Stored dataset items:
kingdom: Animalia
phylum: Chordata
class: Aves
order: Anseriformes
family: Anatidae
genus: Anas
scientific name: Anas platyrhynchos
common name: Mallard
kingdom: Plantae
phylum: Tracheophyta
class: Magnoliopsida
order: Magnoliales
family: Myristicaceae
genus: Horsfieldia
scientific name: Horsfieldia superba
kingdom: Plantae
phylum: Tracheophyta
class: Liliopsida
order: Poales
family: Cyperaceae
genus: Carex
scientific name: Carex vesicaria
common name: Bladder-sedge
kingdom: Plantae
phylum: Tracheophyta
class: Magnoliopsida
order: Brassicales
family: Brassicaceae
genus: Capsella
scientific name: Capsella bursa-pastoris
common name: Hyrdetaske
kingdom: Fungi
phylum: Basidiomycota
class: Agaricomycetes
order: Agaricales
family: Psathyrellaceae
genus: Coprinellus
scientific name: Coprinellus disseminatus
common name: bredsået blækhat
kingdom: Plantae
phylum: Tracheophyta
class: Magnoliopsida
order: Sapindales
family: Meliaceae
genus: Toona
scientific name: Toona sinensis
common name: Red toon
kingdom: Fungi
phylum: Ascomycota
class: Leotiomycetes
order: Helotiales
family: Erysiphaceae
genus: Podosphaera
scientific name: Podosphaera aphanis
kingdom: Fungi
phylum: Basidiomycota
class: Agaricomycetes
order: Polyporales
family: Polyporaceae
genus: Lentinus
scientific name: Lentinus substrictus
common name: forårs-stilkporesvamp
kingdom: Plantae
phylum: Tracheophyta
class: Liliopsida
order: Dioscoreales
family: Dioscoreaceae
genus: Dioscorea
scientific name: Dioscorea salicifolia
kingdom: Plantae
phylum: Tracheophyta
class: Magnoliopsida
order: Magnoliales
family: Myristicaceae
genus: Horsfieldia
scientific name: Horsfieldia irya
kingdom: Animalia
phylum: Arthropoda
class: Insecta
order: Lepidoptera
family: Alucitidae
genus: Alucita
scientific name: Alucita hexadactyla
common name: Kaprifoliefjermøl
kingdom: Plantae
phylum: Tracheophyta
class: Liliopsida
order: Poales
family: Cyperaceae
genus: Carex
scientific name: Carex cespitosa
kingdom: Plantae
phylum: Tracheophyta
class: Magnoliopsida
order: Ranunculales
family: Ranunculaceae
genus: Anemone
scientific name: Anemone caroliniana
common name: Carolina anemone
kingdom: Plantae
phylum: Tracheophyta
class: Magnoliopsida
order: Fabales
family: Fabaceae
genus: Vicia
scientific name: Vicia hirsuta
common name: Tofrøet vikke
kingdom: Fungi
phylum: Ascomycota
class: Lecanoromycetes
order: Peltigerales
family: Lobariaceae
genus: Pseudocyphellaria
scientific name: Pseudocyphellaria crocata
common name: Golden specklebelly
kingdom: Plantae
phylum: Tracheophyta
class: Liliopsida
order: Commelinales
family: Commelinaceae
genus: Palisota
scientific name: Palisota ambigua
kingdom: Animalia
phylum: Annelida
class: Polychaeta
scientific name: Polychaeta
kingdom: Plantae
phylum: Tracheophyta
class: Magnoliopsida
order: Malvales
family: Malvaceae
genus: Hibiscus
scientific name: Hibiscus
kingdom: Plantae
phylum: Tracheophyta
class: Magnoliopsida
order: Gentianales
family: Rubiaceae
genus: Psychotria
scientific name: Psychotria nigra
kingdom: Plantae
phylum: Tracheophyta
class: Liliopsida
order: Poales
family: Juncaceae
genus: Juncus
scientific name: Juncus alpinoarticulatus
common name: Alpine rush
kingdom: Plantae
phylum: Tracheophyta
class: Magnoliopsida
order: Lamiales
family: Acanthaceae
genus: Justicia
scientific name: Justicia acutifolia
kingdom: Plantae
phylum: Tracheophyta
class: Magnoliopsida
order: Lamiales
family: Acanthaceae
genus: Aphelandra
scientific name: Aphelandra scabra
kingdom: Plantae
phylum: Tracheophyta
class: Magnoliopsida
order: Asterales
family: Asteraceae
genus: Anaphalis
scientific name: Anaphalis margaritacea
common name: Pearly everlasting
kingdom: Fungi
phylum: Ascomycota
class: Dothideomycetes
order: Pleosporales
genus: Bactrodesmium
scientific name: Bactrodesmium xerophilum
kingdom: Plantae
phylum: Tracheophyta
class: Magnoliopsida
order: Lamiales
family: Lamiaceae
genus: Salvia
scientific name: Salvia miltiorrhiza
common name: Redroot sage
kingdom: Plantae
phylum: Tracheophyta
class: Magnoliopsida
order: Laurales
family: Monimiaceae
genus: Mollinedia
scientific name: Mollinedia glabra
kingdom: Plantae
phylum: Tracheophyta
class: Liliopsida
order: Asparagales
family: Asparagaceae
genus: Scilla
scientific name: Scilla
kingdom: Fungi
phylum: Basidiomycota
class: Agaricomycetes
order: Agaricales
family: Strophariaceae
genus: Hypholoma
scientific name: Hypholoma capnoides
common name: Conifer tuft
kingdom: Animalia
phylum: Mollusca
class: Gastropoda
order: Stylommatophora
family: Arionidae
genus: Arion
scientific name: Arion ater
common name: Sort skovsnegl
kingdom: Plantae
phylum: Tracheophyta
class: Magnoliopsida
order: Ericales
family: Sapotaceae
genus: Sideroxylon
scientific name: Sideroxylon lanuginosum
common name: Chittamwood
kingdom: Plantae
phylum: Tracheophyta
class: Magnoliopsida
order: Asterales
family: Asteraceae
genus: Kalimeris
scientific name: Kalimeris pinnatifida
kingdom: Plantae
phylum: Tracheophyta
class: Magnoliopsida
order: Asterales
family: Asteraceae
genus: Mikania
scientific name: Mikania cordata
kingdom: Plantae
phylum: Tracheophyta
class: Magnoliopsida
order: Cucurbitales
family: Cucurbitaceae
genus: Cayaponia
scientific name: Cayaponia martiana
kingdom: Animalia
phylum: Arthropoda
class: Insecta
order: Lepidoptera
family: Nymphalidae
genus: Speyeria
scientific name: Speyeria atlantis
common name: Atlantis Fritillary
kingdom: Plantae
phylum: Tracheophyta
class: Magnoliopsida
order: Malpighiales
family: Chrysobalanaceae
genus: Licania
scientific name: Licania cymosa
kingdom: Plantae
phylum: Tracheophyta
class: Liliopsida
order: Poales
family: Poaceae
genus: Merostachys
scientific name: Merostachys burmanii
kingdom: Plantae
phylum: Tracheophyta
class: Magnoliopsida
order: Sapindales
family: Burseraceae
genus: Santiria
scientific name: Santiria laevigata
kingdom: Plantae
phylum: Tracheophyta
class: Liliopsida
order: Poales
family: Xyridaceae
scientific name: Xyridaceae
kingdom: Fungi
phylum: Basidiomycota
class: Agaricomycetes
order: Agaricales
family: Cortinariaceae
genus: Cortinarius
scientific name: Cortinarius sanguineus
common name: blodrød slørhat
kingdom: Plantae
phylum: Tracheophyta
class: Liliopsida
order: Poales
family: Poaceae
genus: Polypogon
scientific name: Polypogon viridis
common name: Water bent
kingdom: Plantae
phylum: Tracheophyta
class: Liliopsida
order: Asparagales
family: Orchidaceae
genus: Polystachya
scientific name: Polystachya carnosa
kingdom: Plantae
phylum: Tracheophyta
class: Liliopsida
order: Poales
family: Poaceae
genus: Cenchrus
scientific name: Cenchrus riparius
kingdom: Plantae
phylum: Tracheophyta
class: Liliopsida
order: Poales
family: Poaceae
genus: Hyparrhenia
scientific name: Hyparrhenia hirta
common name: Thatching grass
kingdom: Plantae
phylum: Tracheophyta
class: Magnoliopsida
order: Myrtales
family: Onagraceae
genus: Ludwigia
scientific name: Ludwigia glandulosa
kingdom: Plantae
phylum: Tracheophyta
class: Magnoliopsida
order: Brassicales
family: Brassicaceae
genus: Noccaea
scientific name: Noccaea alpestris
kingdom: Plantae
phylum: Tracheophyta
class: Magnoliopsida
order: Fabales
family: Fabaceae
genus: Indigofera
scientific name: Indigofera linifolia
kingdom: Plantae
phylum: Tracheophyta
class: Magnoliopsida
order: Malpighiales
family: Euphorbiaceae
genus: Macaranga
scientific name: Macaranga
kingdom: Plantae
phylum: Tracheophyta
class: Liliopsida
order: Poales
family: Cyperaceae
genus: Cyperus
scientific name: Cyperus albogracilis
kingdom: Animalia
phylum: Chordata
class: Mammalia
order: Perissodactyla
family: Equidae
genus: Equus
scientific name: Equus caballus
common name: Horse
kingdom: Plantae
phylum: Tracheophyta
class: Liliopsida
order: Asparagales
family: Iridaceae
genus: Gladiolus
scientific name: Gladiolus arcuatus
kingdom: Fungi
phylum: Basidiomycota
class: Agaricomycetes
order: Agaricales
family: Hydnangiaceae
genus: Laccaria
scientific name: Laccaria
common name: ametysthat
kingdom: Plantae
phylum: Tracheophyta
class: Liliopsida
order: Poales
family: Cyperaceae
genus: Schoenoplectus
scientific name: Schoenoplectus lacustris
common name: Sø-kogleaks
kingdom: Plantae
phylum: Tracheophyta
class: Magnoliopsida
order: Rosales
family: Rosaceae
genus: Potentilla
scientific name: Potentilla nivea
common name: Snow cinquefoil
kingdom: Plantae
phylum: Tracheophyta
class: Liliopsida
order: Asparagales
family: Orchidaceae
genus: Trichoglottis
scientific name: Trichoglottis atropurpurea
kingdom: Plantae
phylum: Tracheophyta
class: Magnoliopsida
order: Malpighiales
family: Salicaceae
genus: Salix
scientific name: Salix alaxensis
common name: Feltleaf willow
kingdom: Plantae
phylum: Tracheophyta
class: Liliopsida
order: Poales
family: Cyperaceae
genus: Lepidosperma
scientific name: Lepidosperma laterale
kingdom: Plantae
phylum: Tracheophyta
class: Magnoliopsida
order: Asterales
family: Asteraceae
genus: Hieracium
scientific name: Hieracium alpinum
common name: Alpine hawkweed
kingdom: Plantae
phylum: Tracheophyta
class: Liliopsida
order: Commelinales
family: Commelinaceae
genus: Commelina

What is being asked:
Could you give as a numbered list, leaving out blank lines, every line of the data from the start through the line holding "scientific name: Carex vesicaria", inclusive?

Output below:
1. kingdom: Animalia
2. phylum: Chordata
3. class: Aves
4. order: Anseriformes
5. family: Anatidae
6. genus: Anas
7. scientific name: Anas platyrhynchos
8. common name: Mallard
9. kingdom: Plantae
10. phylum: Tracheophyta
11. class: Magnoliopsida
12. order: Magnoliales
13. family: Myristicaceae
14. genus: Horsfieldia
15. scientific name: Horsfieldia superba
16. kingdom: Plantae
17. phylum: Tracheophyta
18. class: Liliopsida
19. order: Poales
20. family: Cyperaceae
21. genus: Carex
22. scientific name: Carex vesicaria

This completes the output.